CIO

Machines fight back against cyber crime

Mark Micallef, Vice President, Asia Pacific & Japan Cloudera

As cyberattacks continue to grow in complexity and sophistication, the technology and vendors that protect us from this growing threat must continually evolve to keep up. This involves a constant on-boarding of new techniques and knowledge, arming themselves with the very latest weapons.

In Australia, the Australian Competition and Consumer Commission (ACCC) recently reported that cybercrime is up 30 percent and the annual cost of cyber scams sits at around $300 million. The report also stated that of the 6,000 businesses studied, the average cost per ‘scam’ was around $10,000. The larger the organisation, the greater the amount they stand to lose.

However, since smaller businesses are at most risk – their security efforts being less sophisticated and lower-budget than larger organisations – a hit of $10,000 could easily be the difference between staying afloat and going under.

Further to the financial risk of cyber security, an enterprise facing a data breach also stands to lose the trust of their customers. The Unisys Security Index Australia 2011 revealed at the time that 85 percent of Australian customers would stop dealing with an organization if their data was breached. The ramifications of a cyberattack can spread much further than a simple loss of short-term income.

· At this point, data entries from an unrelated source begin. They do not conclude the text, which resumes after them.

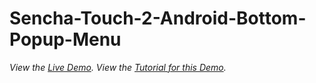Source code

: Sencha-Touch-2-Android-Bottom-Popup-Menu
========================================

*View the [Live Demo](http://html5wood.com/wp-content/uploads/android_bottom_menu_popup/).*
*View the [Tutorial for this Demo](http://html5wood.com/android-bottom-popup-menu-with-sencha-touch-2/).*
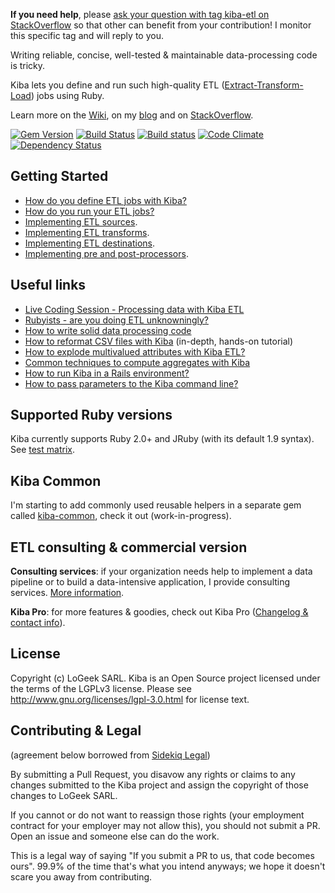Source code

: **If you need help**, please [ask your question with tag kiba-etl on StackOverflow](http://stackoverflow.com/questions/ask?tags=kiba-etl) so that other can benefit from your contribution! I monitor this specific tag and will reply to you.

Writing reliable, concise, well-tested & maintainable data-processing code is tricky.

Kiba lets you define and run such high-quality ETL ([Extract-Transform-Load](http://en.wikipedia.org/wiki/Extract,_transform,_load)) jobs using Ruby.

Learn more on the [Wiki](https://github.com/thbar/kiba/wiki), on my [blog](http://thibautbarrere.com) and on [StackOverflow](http://stackoverflow.com/questions/tagged/kiba-etl).

[![Gem Version](https://badge.fury.io/rb/kiba.svg)](http://badge.fury.io/rb/kiba)
[![Build Status](https://travis-ci.org/thbar/kiba.svg?branch=master)](https://travis-ci.org/thbar/kiba) [![Build status](https://ci.appveyor.com/api/projects/status/v05jcyhpp1mueq9i?svg=true)](https://ci.appveyor.com/project/thbar/kiba) [![Code Climate](https://codeclimate.com/github/thbar/kiba/badges/gpa.svg)](https://codeclimate.com/github/thbar/kiba) [![Dependency Status](https://gemnasium.com/thbar/kiba.svg)](https://gemnasium.com/thbar/kiba)

## Getting Started

* [How do you define ETL jobs with Kiba?](https://github.com/thbar/kiba/wiki/How-do-you-define-ETL-jobs-with-Kiba%3F)
* [How do you run your ETL jobs?](https://github.com/thbar/kiba/wiki/How-do-you-run-your-ETL-jobs%3F)
* [Implementing ETL sources](https://github.com/thbar/kiba/wiki/Implementing-ETL-sources).
* [Implementing ETL transforms](https://github.com/thbar/kiba/wiki/Implementing-ETL-transforms).
* [Implementing ETL destinations](https://github.com/thbar/kiba/wiki/Implementing-ETL-destinations).
* [Implementing pre and post-processors](https://github.com/thbar/kiba/wiki/Implementing-pre-and-post-processors).

## Useful links

* [Live Coding Session - Processing data with Kiba ETL](http://thibautbarrere.com/2015/11/09/video-processing-data-with-kiba-etl/)
* [Rubyists - are you doing ETL unknowningly?](http://thibautbarrere.com/2015/03/25/rubyists-are-you-doing-etl-unknowingly/)
* [How to write solid data processing code](http://thibautbarrere.com/2015/04/05/how-to-write-solid-data-processing-code/)
* [How to reformat CSV files with Kiba](http://thibautbarrere.com/2015/06/04/how-to-reformat-csv-files-with-kiba/) (in-depth, hands-on tutorial)
* [How to explode multivalued attributes with Kiba ETL?](http://thibautbarrere.com/2015/06/25/how-to-explode-multivalued-attributes-with-kiba/)
* [Common techniques to compute aggregates with Kiba](https://stackoverflow.com/questions/31145715/how-to-do-a-aggregation-transformation-in-a-kiba-etl-script-kiba-gem)
* [How to run Kiba in a Rails environment?](http://thibautbarrere.com/2015/09/26/how-to-run-kiba-in-a-rails-environment/)
* [How to pass parameters to the Kiba command line?](http://stackoverflow.com/questions/32959692/how-to-pass-parameters-into-your-etl-job)

## Supported Ruby versions

Kiba currently supports Ruby 2.0+ and JRuby (with its default 1.9 syntax). See [test matrix](https://travis-ci.org/thbar/kiba).

## Kiba Common

I'm starting to add commonly used reusable helpers in a separate gem called [kiba-common](https://github.com/thbar/kiba-common), check it out (work-in-progress).

## ETL consulting & commercial version

**Consulting services**: if your organization needs help to implement a data pipeline or to build a data-intensive application, I provide consulting services. [More information](http://thibautbarrere.com/hire-me/).

**Kiba Pro**: for more features & goodies, check out Kiba Pro ([Changelog & contact info](Pro-Changes.md)).

## License

Copyright (c) LoGeek SARL. Kiba is an Open Source project licensed under the terms of
the LGPLv3 license.  Please see <http://www.gnu.org/licenses/lgpl-3.0.html> for license text.

## Contributing & Legal

(agreement below borrowed from [Sidekiq Legal](https://github.com/mperham/sidekiq/blob/master/Contributing.md))

By submitting a Pull Request, you disavow any rights or claims to any changes submitted to the Kiba project and assign the copyright of those changes to LoGeek SARL.

If you cannot or do not want to reassign those rights (your employment contract for your employer may not allow this), you should not submit a PR. Open an issue and someone else can do the work.

This is a legal way of saying "If you submit a PR to us, that code becomes ours". 99.9% of the time that's what you intend anyways; we hope it doesn't scare you away from contributing.
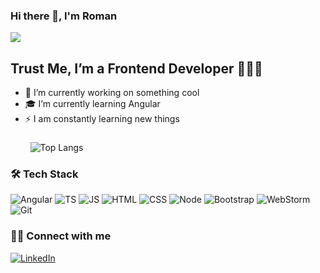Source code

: ### Hi there 👋, I'm Roman

![](https://komarev.com/ghpvc/?username=functrl)

## Trust Me, I’m a Frontend Developer 👨🏻‍💻
- 💪  I’m currently working on something cool
- 🎓  I’m currently learning Angular
- ⚡  I am constantly learning new things

###
###
&nbsp; &nbsp; &nbsp; &nbsp; ![Top Langs](https://github-readme-stats.vercel.app/api/top-langs/?username=functrl&custom_title=My&nbsp;programming&nbsp;languages)


### 🛠 Tech Stack

![Angular](https://img.shields.io/badge/-Angular-white?style=flat-square&logo=angular&logoColor=red)
![TS](https://img.shields.io/badge/-TypeScript-white?style=flat-square&logo=typescript)
![JS](https://img.shields.io/badge/-JavaScript-white?style=flat-square&logo=javascript)
![HTML](https://img.shields.io/badge/-HTML-white?style=flat-square&logo=html5&logoColor=red)
![CSS](https://img.shields.io/badge/-CSS-white?style=flat-square&logo=css3&logoColor=blue)
![Node](https://img.shields.io/badge/-Node.js-white?style=flat-square&logo=node.js)
![Bootstrap](https://img.shields.io/badge/-Bootstrap-white?style=flat-square&logo=bootstrap)
![WebStorm](https://img.shields.io/badge/-WebStorm-white?style=flat-square&logo=webstorm&logoColor=black)
![Git](https://img.shields.io/badge/-Git-white?style=flat-square&logo=git)


### 🤝🏻  Connect with me

[![LinkedIn](https://img.shields.io/badge/-LinkedIn-blue?style=flat-square&logo=linkedin)](https://www.linkedin.com/in/roman177)
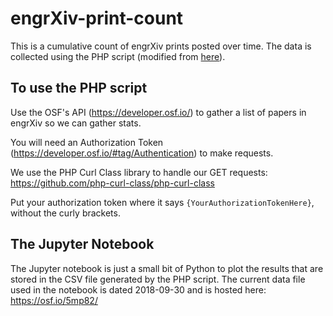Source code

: # engrXiv-print-count

This is a cumulative count of engrXiv prints posted over time. The data is collected using the PHP script (modified from [here](https://bitbucket.org/octogroup/osf-preprint-list)).

## To use the PHP script
Use the OSF's API (https://developer.osf.io/) to gather a list of papers in engrXiv so we can gather stats.

You will need an Authorization Token (https://developer.osf.io/#tag/Authentication) to make requests.

We use the PHP Curl Class library to handle our GET requests: https://github.com/php-curl-class/php-curl-class

Put your authorization token where it says `{YourAuthorizationTokenHere}`, without the curly brackets.


## The Jupyter Notebook
The Jupyter notebook is just a small bit of Python to plot the results that are stored in the CSV file generated by the PHP script. The current data file used in the notebook is dated 2018-09-30 and is hosted here: https://osf.io/5mp82/
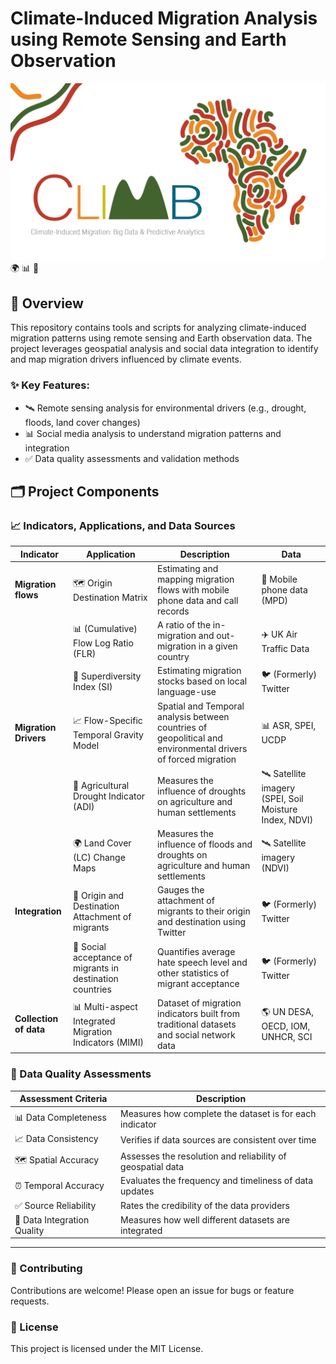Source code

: # Climate-Induced Migration Analysis using Remote Sensing and Earth Observation

![Project Logo](CLIMM222-1536x864.png) 🌍 📊 🌿

## 🚀 Overview
This repository contains tools and scripts for analyzing climate-induced migration patterns using remote sensing and Earth observation data. The project leverages geospatial analysis and social data integration to identify and map migration drivers influenced by climate events.

### ✨ Key Features:
- 🛰️ Remote sensing analysis for environmental drivers (e.g., drought, floods, land cover changes)
- 📊 Social media analysis to understand migration patterns and integration
- ✅ Data quality assessments and validation methods

## 🗂 Project Components

### 📈 Indicators, Applications, and Data Sources
| **Indicator**           | **Application**                                    | **Description**                                                                 | **Data**                                      |
|-----------------------|------------------------------------------------|---------------------------------------------------------------------------------|---------------------------------------------|
| **Migration flows**   | 🗺️ Origin Destination Matrix                          | Estimating and mapping migration flows with mobile phone data and call records  | 📱 Mobile phone data (MPD)                     |
|                       | 📊 (Cumulative) Flow Log Ratio (FLR)                 | A ratio of the in-migration and out-migration in a given country               | ✈️ UK Air Traffic Data                        |
|                       | 🧮 Superdiversity Index (SI)                         | Estimating migration stocks based on local language-use                        | 🐦 (Formerly) Twitter                        |
| **Migration Drivers** | 📈 Flow-Specific Temporal Gravity Model              | Spatial and Temporal analysis between countries of geopolitical and environmental drivers of forced migration | 📊 ASR, SPEI, UCDP                           |
|                       | 🌾 Agricultural Drought Indicator (ADI)              | Measures the influence of droughts on agriculture and human settlements        | 🛰️ Satellite imagery (SPEI, Soil Moisture Index, NDVI) |
|                       | 🌍 Land Cover (LC) Change Maps                      | Measures the influence of floods and droughts on agriculture and human settlements | 🛰️ Satellite imagery (NDVI)                  |
| **Integration**       | 📌 Origin and Destination Attachment of migrants    | Gauges the attachment of migrants to their origin and destination using Twitter | 🐦 (Formerly) Twitter                        |
|                       | 💬 Social acceptance of migrants in destination countries | Quantifies average hate speech level and other statistics of migrant acceptance | 🐦 (Formerly) Twitter                        |
| **Collection of data**| 📊 Multi-aspect Integrated Migration Indicators (MIMI) | Dataset of migration indicators built from traditional datasets and social network data | 🌎 UN DESA, OECD, IOM, UNHCR, SCI          |

### 🧪 Data Quality Assessments
| **Assessment Criteria**         | **Description**                                         |
|--------------------------|--------------------------------------------------|
| 📊 Data Completeness       | Measures how complete the dataset is for each indicator |
| 📈 Data Consistency        | Verifies if data sources are consistent over time  |
| 🗺️ Spatial Accuracy        | Assesses the resolution and reliability of geospatial data |
| ⏰ Temporal Accuracy       | Evaluates the frequency and timeliness of data updates |
| ✅ Source Reliability      | Rates the credibility of the data providers         |
| 🧩 Data Integration Quality| Measures how well different datasets are integrated |

---
### 🤝 Contributing
Contributions are welcome! Please open an issue for bugs or feature requests.

### 📜 License
This project is licensed under the MIT License.

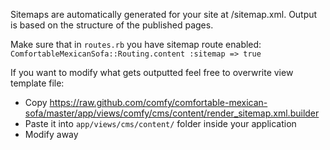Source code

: Sitemaps are automatically generated for your site at /sitemap.xml. Output is based on the structure of the published pages.

Make sure that in `routes.rb` you have sitemap route enabled: `ComfortableMexicanSofa::Routing.content :sitemap => true`

If you want to modify what gets outputted feel free to overwrite view template file:
* Copy https://raw.github.com/comfy/comfortable-mexican-sofa/master/app/views/comfy/cms/content/render_sitemap.xml.builder
* Paste it into `app/views/cms/content/` folder inside your application
* Modify away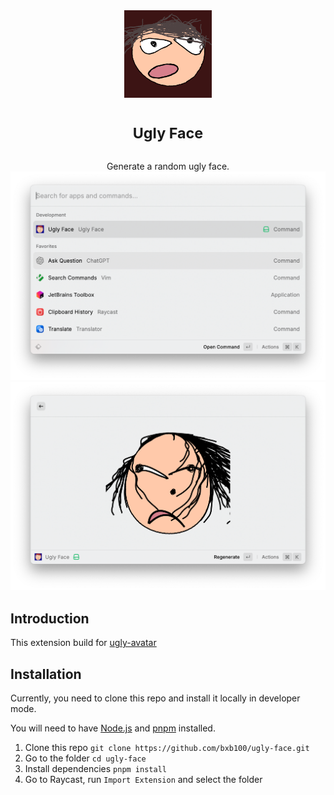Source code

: <br>
<br>
<p align="center">
<img src="/assets/face.svg" width="140" height="140"  />
</p>

<h1 align="center"><sup>Ugly Face</sup></h1>

<p align="center">
Generate a random ugly face.

<img width="862" src="metadata/1.png"  />
<img width="862" src="metadata/2.png"  />
</p>

## Introduction

This extension build for [ugly-avatar](https://github.com/txstc55/ugly-avatar)

## Installation

Currently, you need to clone this repo and install it locally in developer mode.

You will need to have [Node.js](https://nodejs.org) and [pnpm](https://pnpm.io/) installed.

1. Clone this repo `git clone https://github.com/bxb100/ugly-face.git`
2. Go to the folder `cd ugly-face`
3. Install dependencies `pnpm install`
4. Go to Raycast, run `Import Extension` and select the folder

While cyber criminals constantly upgrade their systems and look for more sophisticated ways to attack a business, enterprises must be prepared and arm themselves with equally current and sophisticated technologies to counter this threat. Machine learning stands at the forefront of that arsenal.

A sophisticated and secure big data analytics platform can look at patterns of online behaviour, analyse points of weaknesses or threats, and serve to rectify these areas before they become a salient point in a company’s defence strategy. Finding and understanding a pattern of attack can provide crucial information about when, where, and how attacks will occur, and machine-driven pattern finding is making big inroads into countering hostile behaviours.

Advanced security service providers and vendors are constantly conducting research to find patterns of attack by cyber criminals, sharing results with the larger community in an effort to curb hostile cyber behaviour. This means getting into the details of the pattern concept by analysing what the pattern of attack looks like, how they can be captured, and what makes them effective.

There are countless machine-driven methods for deriving these patterns and many are specifically designed to find the best divisions between classes of behaviour. Graph-based modelling, for instance, allows behaviours to be compared in terms of their overall nature, sequence learning is a way of divulging where attacks may come from – looking at sequences that are highly correlated with particular outcomes, and clustering can be used to find common classes of applications.

These approaches serve to find patterns of threatening or suspicious online behaviour, improve the patterns previously found and analysed, and apply those patterns broadly. This way, an analysis and threat detection method can be inherently more sophisticated than the original threat itself, effectively nullifying the danger to an organisation.

Machine learning can provide a crucial advantage in the game of cat-and-mouse between attackers and defenders, finding patterns that are not intuitive to humans. If a security service provider can keep attackers guessing about how they are being detected, they will be forced to waste resources trying to evade detection, until attacking is no longer an attractive proposition.